El asalto al Cuartel de la Montaña contado por Arturo Barea, Paulino Masip y las fotos de la BNE

El 20 de julio de 1936 los soldados leales a la República y los ciudadanos de Madrid sitiaron el Cuartel de la Montaña, en manos de los fascistas, y protagonizaron el primer gran combate de la Guerra Civil.

El 18 de julio de 1936, se produjo el Golpe de Estado contra la Segunda República que dio lugar a la Guerra Civil. Durante los primeros días del levantamiento, diferentes ciudades españolas fueron escenario de combates y escaramuzas entre aquellos que eran leales al gobierno legítimo y los que se habían sumado a la rebelión fascista.

Una de esas ciudades fue Madrid donde, el 19 de julio, un grupo de militares sublevados se atrincheraron en el Cuartel de la Montaña. Situado en la zona de Príncipe Pío, el cuartel era la sede del Regimiento de Infantería «Covadonga» número cuatro y estaba bajo el mando del coronel Moisés Serra Bartolomé, oficial afín a la rebelión que, cuando el día antes fue conminado por el Ministro de la guerra a entregar los 45.000 cerrojos de fusil que estaban en el cuartel, se negó.

::::::::::

> _Tarea escrita_: Prosiga el fragmento sobre el asalto al Cuartel de la Montaña a partir de su última oración. El listado procede de una fuente distinta a la del fragmento.

> _Extracto de datos_:
::::::::::

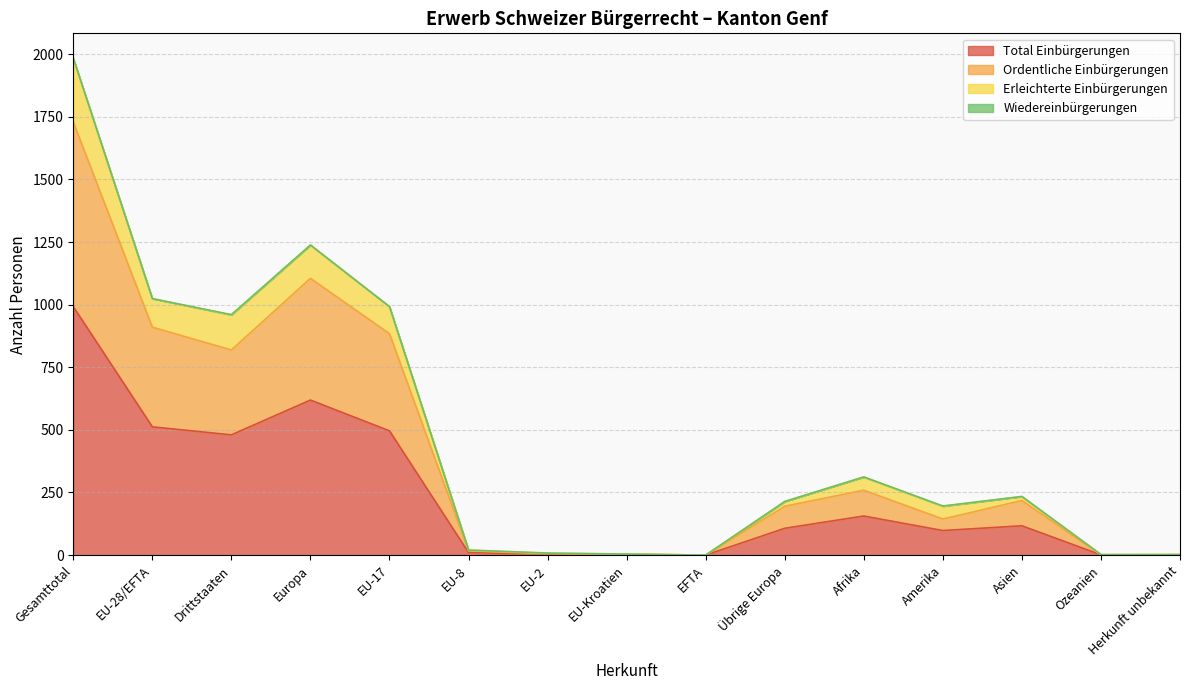

True or false: Erleichterte Einbürgerungen and Total Einbürgerungen cross at least once.

False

::::::::::

> _Espacio de respuesta_:
A lo largo del día 19 y de la mañana del 20, militares fascistas, militantes falangistas y simpatizantes de la rebelión fueron acercándose al cuartel. Entre ellos estaban el General Fanjul, que llegó de paisano para no ser reconocido y que, una vez dentro, se hizo cargo del acuartelamiento por tener mayor rango que Serra Bartolomé.

Cuando se descubrió que los fascistas se estaban haciendo fuertes en el cuartel, soldados afines a la República y ciudadanos de Madrid se acercaron al lugar y sitiaron el cuartel, dando lugar a uno de los primero enfrentamientos de la Guerra que, tal vez por ello, también es de los más recordados.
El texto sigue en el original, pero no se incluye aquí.